Source data
###

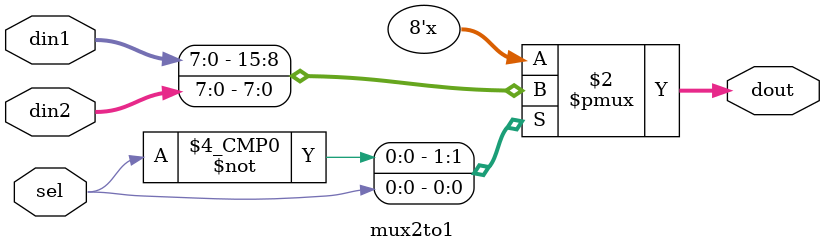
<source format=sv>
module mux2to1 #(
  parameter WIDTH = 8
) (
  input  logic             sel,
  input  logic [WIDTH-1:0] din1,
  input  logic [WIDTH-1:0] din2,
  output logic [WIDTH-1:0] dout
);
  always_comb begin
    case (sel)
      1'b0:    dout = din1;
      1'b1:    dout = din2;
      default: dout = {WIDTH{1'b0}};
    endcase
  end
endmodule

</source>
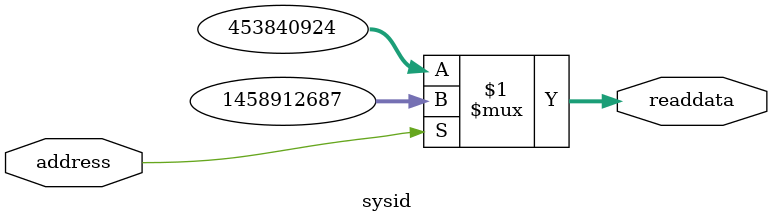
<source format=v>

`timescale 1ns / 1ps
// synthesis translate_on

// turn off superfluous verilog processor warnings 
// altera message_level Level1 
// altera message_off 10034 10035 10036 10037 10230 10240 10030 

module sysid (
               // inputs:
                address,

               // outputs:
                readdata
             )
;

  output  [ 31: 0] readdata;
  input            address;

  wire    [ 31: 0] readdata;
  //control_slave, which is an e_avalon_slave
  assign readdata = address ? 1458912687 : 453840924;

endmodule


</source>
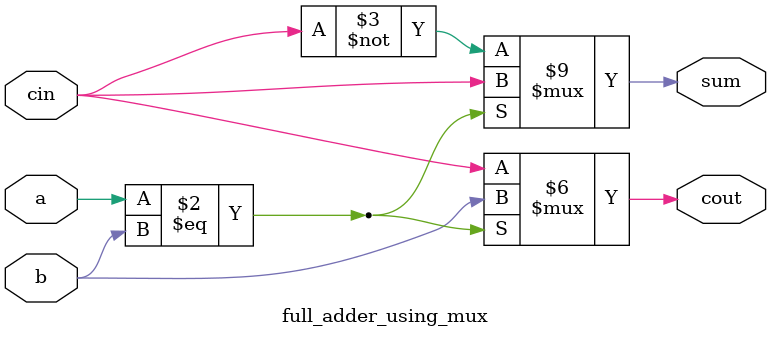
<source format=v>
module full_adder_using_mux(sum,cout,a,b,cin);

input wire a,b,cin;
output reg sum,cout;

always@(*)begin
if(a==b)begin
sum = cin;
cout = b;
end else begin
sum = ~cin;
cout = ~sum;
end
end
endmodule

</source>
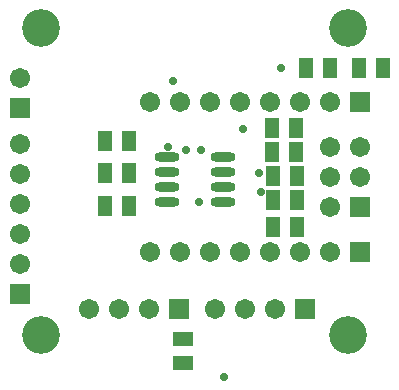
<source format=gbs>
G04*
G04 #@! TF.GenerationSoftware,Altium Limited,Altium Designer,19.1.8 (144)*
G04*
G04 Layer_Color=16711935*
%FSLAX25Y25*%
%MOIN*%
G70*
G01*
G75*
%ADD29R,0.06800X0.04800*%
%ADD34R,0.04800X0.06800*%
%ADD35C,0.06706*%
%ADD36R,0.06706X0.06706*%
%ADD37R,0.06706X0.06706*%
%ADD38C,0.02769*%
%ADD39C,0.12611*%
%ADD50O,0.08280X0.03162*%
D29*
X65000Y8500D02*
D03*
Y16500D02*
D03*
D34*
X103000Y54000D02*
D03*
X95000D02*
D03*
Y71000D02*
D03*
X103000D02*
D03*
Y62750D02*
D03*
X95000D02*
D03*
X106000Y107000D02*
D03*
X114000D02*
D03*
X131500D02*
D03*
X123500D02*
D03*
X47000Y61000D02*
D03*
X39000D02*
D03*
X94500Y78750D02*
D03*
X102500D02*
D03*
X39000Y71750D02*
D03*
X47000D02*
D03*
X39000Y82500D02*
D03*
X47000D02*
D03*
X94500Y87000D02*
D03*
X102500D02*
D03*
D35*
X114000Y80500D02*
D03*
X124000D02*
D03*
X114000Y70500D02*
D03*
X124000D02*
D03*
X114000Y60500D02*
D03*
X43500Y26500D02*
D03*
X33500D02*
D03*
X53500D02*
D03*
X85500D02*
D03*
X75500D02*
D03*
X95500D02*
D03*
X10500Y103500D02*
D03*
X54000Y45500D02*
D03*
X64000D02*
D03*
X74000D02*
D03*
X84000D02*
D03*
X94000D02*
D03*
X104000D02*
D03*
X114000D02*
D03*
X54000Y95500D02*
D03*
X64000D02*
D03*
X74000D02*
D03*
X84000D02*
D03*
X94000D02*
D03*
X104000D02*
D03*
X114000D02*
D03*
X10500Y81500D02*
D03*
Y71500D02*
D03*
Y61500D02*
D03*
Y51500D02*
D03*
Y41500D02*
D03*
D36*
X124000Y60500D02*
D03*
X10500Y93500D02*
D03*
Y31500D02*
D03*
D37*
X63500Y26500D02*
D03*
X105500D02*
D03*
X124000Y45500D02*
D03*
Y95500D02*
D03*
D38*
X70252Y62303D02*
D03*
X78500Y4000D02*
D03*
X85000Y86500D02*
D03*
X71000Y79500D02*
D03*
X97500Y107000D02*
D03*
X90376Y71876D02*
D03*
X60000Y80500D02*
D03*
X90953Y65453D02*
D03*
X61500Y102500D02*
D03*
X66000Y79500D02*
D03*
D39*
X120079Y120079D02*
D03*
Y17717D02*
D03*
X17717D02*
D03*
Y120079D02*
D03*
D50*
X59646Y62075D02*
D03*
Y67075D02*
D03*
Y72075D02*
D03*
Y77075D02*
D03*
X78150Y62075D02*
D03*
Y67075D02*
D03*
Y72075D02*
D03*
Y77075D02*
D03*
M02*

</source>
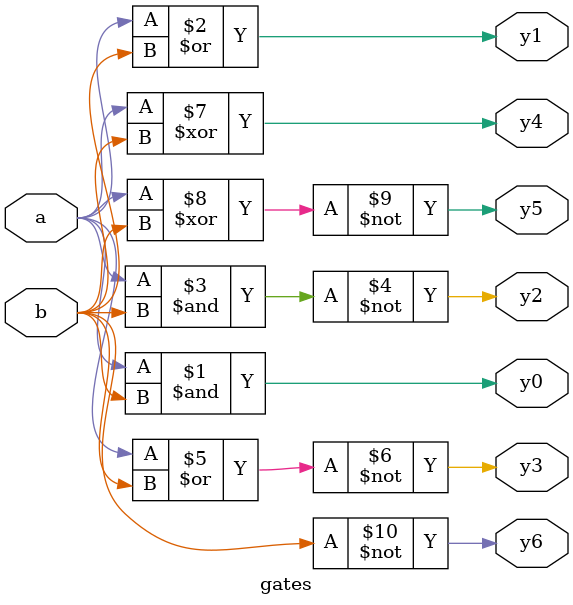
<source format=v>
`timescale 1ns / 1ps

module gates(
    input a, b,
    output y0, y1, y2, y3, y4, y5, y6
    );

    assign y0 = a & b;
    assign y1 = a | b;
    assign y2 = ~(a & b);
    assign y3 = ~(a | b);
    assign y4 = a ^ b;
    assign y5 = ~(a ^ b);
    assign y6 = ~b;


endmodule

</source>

###

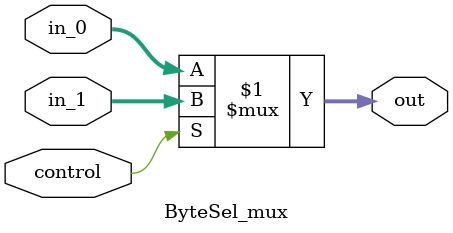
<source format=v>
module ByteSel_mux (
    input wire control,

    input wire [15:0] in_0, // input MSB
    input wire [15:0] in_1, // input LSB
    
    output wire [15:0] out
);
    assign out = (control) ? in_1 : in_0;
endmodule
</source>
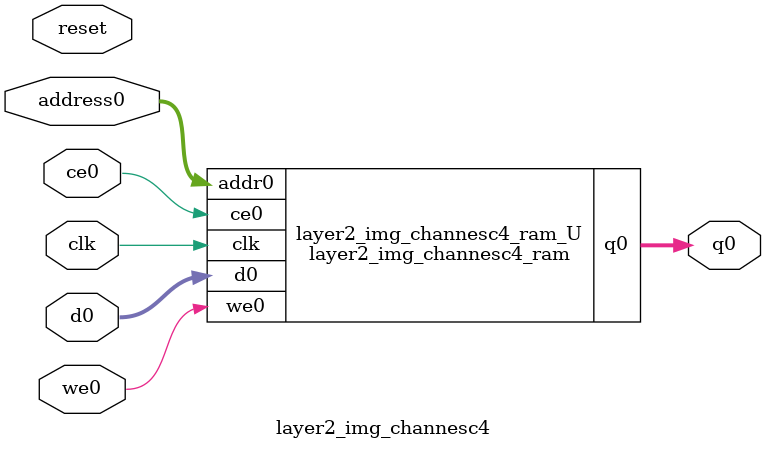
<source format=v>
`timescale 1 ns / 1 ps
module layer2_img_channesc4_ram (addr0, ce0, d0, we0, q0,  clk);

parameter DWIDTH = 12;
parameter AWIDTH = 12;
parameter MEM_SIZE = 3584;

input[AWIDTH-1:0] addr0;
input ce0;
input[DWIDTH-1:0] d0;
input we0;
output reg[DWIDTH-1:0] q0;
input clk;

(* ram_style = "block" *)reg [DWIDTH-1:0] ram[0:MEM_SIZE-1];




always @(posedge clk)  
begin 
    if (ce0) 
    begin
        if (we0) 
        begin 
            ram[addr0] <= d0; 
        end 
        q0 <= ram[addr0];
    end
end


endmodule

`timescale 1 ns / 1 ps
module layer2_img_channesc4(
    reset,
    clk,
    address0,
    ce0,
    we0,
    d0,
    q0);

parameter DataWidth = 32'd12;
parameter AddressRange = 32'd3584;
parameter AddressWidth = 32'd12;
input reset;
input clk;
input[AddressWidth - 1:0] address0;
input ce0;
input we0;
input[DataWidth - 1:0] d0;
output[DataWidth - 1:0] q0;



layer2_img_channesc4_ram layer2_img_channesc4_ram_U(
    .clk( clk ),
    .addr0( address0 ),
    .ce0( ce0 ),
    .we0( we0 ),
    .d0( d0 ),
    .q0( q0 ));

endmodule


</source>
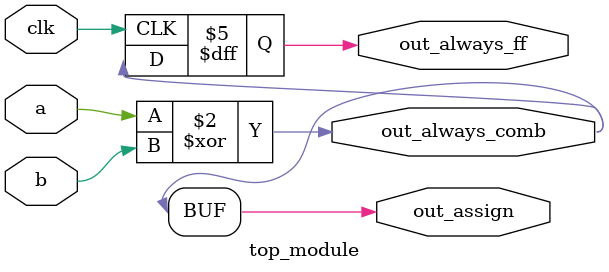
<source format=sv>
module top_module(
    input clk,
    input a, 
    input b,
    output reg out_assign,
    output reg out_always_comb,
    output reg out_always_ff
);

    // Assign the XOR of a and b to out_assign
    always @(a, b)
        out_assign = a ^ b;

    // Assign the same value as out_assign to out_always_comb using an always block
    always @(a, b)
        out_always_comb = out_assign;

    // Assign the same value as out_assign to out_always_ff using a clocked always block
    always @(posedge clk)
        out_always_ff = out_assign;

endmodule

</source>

###

:: WHAT YOU ARE ASKED TO DO ::
Using the entries, count how many lines contain the string "cout". Write only the number.

:: WRITTEN ANSWER ::
4